Les aînés Robert et Shirley Hall, assistant à l’arrivée des canots durant le festival Qatuwas de 2014
« Les expériences les plus marquantes que j’ai vécues dans le cadre des voyages en canot, souligne Brown, sont celles où j’ai vu des jeunes gagner en confiance en renouant avec leur histoire, leur culture et leur langue et en profitant de la transmission intergénérationnelle des connaissances de nos aînés et gardiens du savoir. » La transmission des connaissances entre les générations est un élément fondamental du succès des voyages en canot et certainement de la revitalisation culturelle. Le partage des connaissances traditionnelles a permis aux relations entre les gens — et la relation de chaque individu avec leur culture — de s’approfondir. Les Autochtones peuvent aujourd’hui faire des expéditions en canot, et l’expérience vécue par les participants continue d’influencer ceux-ci longtemps après la fin de leurs voyages.

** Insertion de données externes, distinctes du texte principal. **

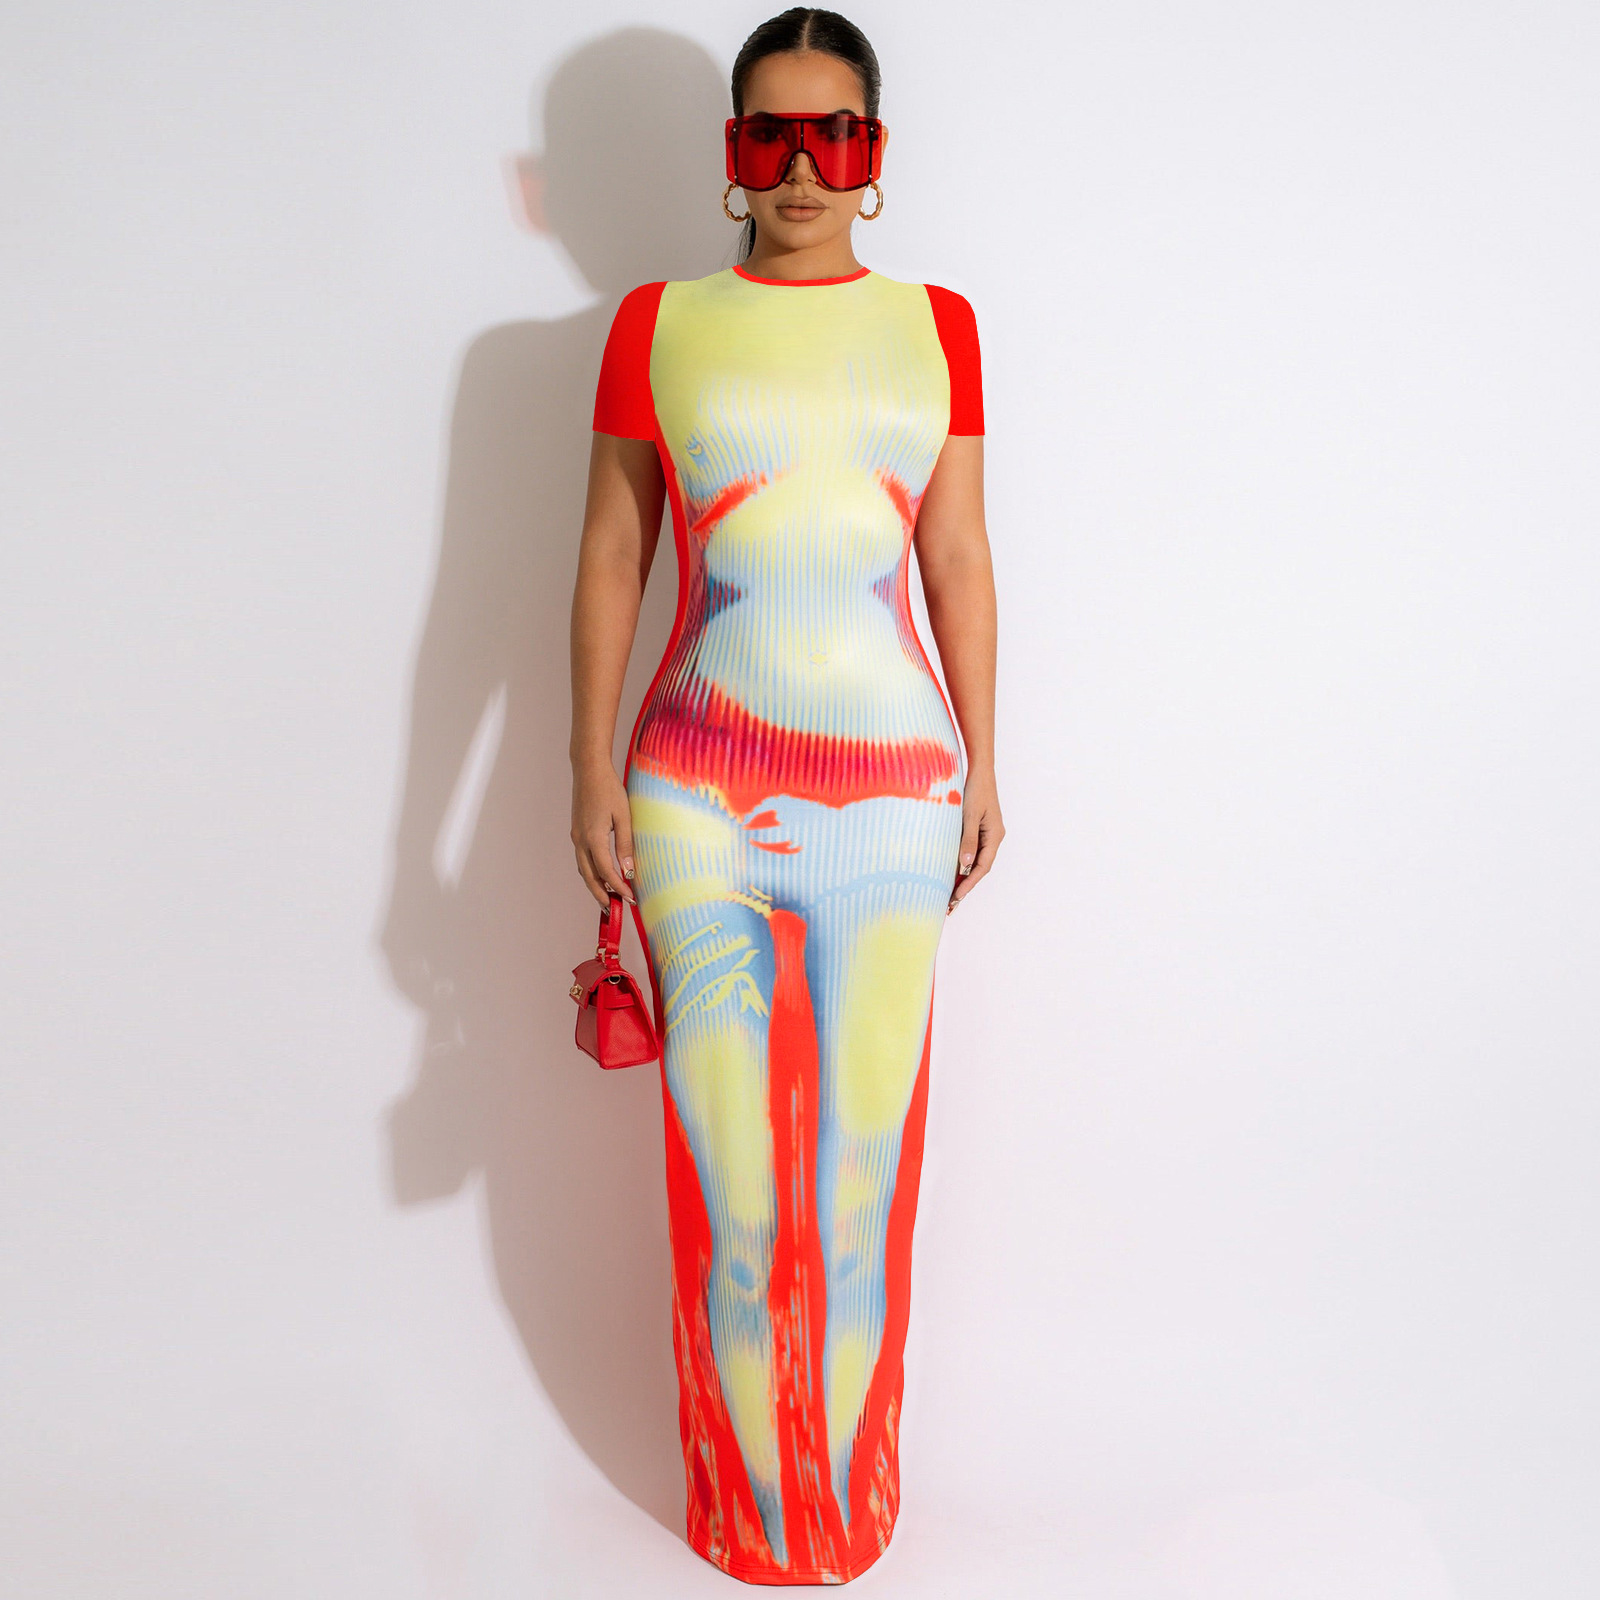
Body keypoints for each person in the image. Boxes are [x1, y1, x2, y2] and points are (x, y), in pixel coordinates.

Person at [568, 6, 1002, 1584]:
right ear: (733, 153)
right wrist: (586, 765)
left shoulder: (939, 326)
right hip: (695, 791)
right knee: (728, 1191)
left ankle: (849, 1508)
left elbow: (956, 555)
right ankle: (747, 1513)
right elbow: (614, 551)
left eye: (836, 135)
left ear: (874, 156)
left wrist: (987, 759)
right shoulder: (658, 324)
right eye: (771, 135)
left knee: (866, 1179)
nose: (803, 167)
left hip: (894, 799)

Comme l’explique Brown, l’incidence spirituelle des voyages « contribue à la qualité de vie des participants même après qu’ils ont terminé leur voyage; ceux-ci apprennent qu’ils peuvent poursuivre sur leur lancée afin d’atteindre leur destination, leurs objectifs, du moment qu’ils continuent d’avancer de façon positive, un coup de pagaie à la fois ».
Aperçu de l’exposition Voyages sacrés
L’histoire des voyages en canot est racontée à de nouveaux auditoires grâce à la série de vidéos Glwa — the ocean-going canoe, fruit de la collaboration entre le Heiltsuk Tribal Council, Pêches et Océans Canada et Ingenium — Musées des sciences et de l’innovation du Canada. Ces vidéos font suite à une première série issue du projet Voyages sacrés et intitulée Glwa — The Documentary, sortie l’an passé et produite en partenariat avec l’Université de Winnipeg. Les deux séries enrichiront l’exposition itinérante Voyages sacrés, qui est en cours de préparation en partenariat avec Ingenium et qui racontera des histoires sur le retour du canot de mer.
« La création d’une œuvre narrative à la fine pointe de la technologie à partir de notre savoir ancestral et de nos histoires afin non seulement de les présenter de façon intéressante aux communautés autochtones, mais aussi de diffuser des connaissances essentielles et utiles pour éclairer la société sur la question de la durabilité s’est révélée une expérience très intéressante, pertinente et informative », conclut Brown.
Grâce à ces vidéos, la culture et l’histoire des Heiltsuks se retrouvent au premier plan des discussions sur l’innovation et la technologie, et à juste titre. L’histoire du glwa met en relief le rôle particulièrement important des nations autochtones dans celle de notre pays, qu’elles ont contribué à façonner.